On Thursday, Constellation reported second-quarter results that held to those broad outlines. Here are three key takeaways from the announcement.

Friends drinking beer at a bar.

Image source: Getty Images.

1. Beer is still the growth engine

Net sales inched higher by 2% to $2.3 billion as Constellation's growth story tilted more heavily toward beer sales. That division posted a 6% increase in depletions, a measure of consumption, which marked a heady improvement compared with the prior quarter's 5% boost. In contrast, rivals like Inbev and Molson Coors have been seeing slight volume declines in the U.S. market.

CEO Bill Newlands highlighted this competitive outperformance, saying in a conference call that the Modelo beer brand generated the most growth for the entire U.S. beer industry with its depletion spike of 15%. Other beer highlights include market share gains for Pacifico and for the newly launched Corona Premier brand. The segment notched rising profitability as average selling prices kept climbing. "The winning streak for our beer business continues," Newlands said.

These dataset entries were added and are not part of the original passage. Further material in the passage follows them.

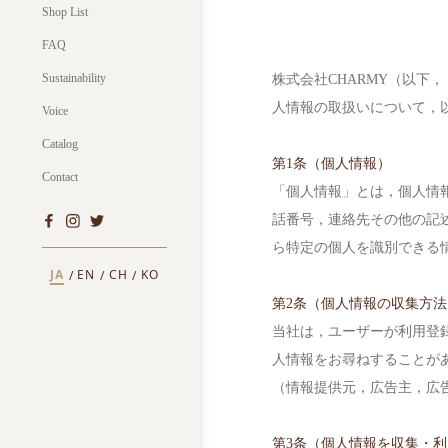
Shop List
FAQ
Sustainability
株式会社CHARMY（以下
人情報の取扱いについて，
Voice
Catalog
第1条（個人情報）
Contact
「個人情報」とは，個人情
話番号，連絡先その他の記
ら特定の個人を識別できる
JA
EN
CH
KO
第2条（個人情報の収集方法
当社は，ユーザーが利用登
人情報をお尋ねすることが
（情報提供元，広告主，広
第3条（個人情報を収集・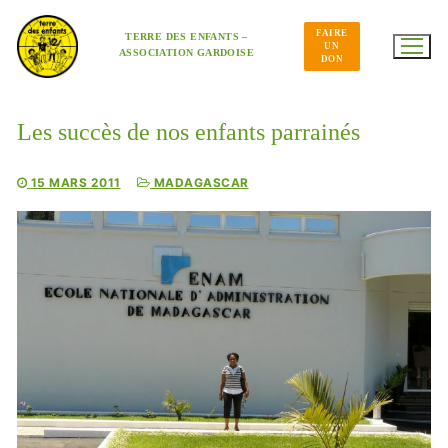
Aller
au
FAIRE
contenu
TERRE DES ENFANTS –
UN
ASSOCIATION GARDOISE
DON
Les succès de nos enfants parrainés
15 MARS 2011
MADAGASCAR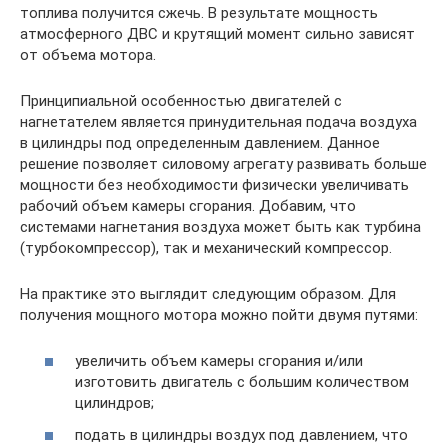
топлива получится сжечь. В результате мощность
атмосферного ДВС и крутящий момент сильно зависят
от объема мотора.
Принципиальной особенностью двигателей с
нагнетателем является принудительная подача воздуха
в цилиндры под определенным давлением. Данное
решение позволяет силовому агрегату развивать больше
мощности без необходимости физически увеличивать
рабочий объем камеры сгорания. Добавим, что
системами нагнетания воздуха может быть как турбина
(турбокомпрессор), так и механический компрессор.
На практике это выглядит следующим образом. Для
получения мощного мотора можно пойти двумя путями:
увеличить объем камеры сгорания и/или
изготовить двигатель с большим количеством
цилиндров;
подать в цилиндры воздух под давлением, что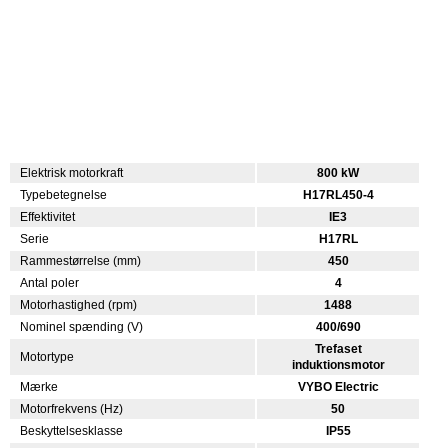
Elektrisk motorkraft
800 kW
Typebetegnelse
H17RL450-4
Effektivitet
IE3
Serie
H17RL
Rammestørrelse (mm)
450
Antal poler
4
Motorhastighed (rpm)
1488
Nominel spænding (V)
400/690
Trefaset
Motortype
induktionsmotor
Mærke
VYBO Electric
Motorfrekvens (Hz)
50
Beskyttelsesklasse
IP55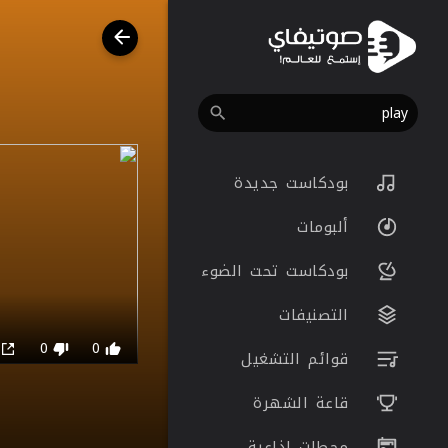
بودكاست جديدة
ألبومات
بودكاست تحت الضوء
التصنيفات
0
0
0
قوائم التشغيل
قاعة الشهرة
محطات اذاعية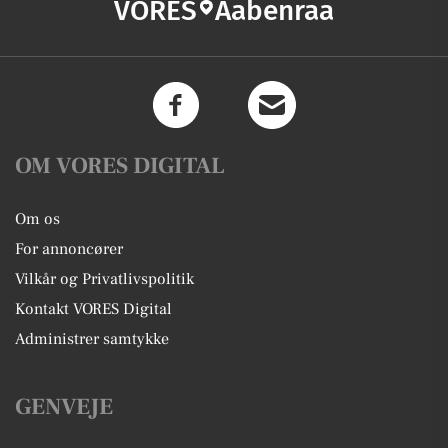
VORES
Aabenraa
OM VORES DIGITAL
Om os
For annoncører
Vilkår og Privatlivspolitik
Kontakt VORES Digital
Administrer samtykke
GENVEJE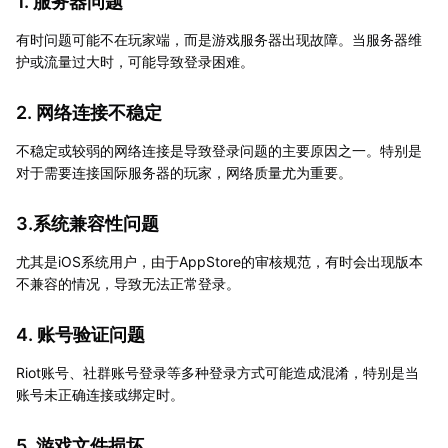
1.
服务器问题
有时问题可能不在玩家端，而是游戏服务器出现故障。当服务器维
护或流量过大时，可能导致登录困难。
2.
网络连接不稳定
不稳定或较弱的网络连接是导致登录问题的主要原因之一。特别是
对于需要连接国际服务器的玩家，网络质量尤为重要。
3.
系统兼容性问题
尤其是iOS系统用户，由于AppStore的审核规范，有时会出现版本
不兼容的情况，导致无法正常登录。
4.
账号验证问题
Riot账号、社群账号登录等多种登录方式可能造成混淆，特别是当
账号未正确连接或绑定时。
5.
游戏文件损坏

2. The wine and spirits industry is weaker

The news wasn't as good at the struggling wine and spirits division, which saw depletions dive 13%. A good portion of this slump came from the weaker brands that the consumer staples giant is in the process of divesting, but management also noted weakness in the remaining franchises.

Depletions fell 4% for this part of the portfolio, mainly because the company scaled back on price cuts. Operating income fell 20% and was pressured by the pending brand transfer, which is on track to close over the next six months. Still, management was happy to see that its core brands outperformed the wider industry in the period, with Woodbridge wines and Svedka vodka two of the standout winners. Constellation is hoping to quickly get back to growth in this segment, and it is expecting help from a flood of innovative product releases around the holiday selling season.

3. The marijuana market is volatile

Management has big hopes for its cannabis bet through equity ownership in Canopy Growth, but for the time being, investors are likely to see mostly volatile profit swings. To that end, Constellation booked a $484 million non-cash loss for the period tied to Canopy's stock price, which is down over 40% since early July. Investors won't know for some time whether this partnership is a good one, and a lot will depend on how the industry develops over the next few years.

Meanwhile, Constellation still sees fiscal 2020 shaping up as expected, with beer sales rising between 7% and 9% and achieving higher profit margins. The wine business is on track to see declines of around 20% as the divestment concludes but should then quickly start marching toward a 30% operating margin compared with last year's 26%.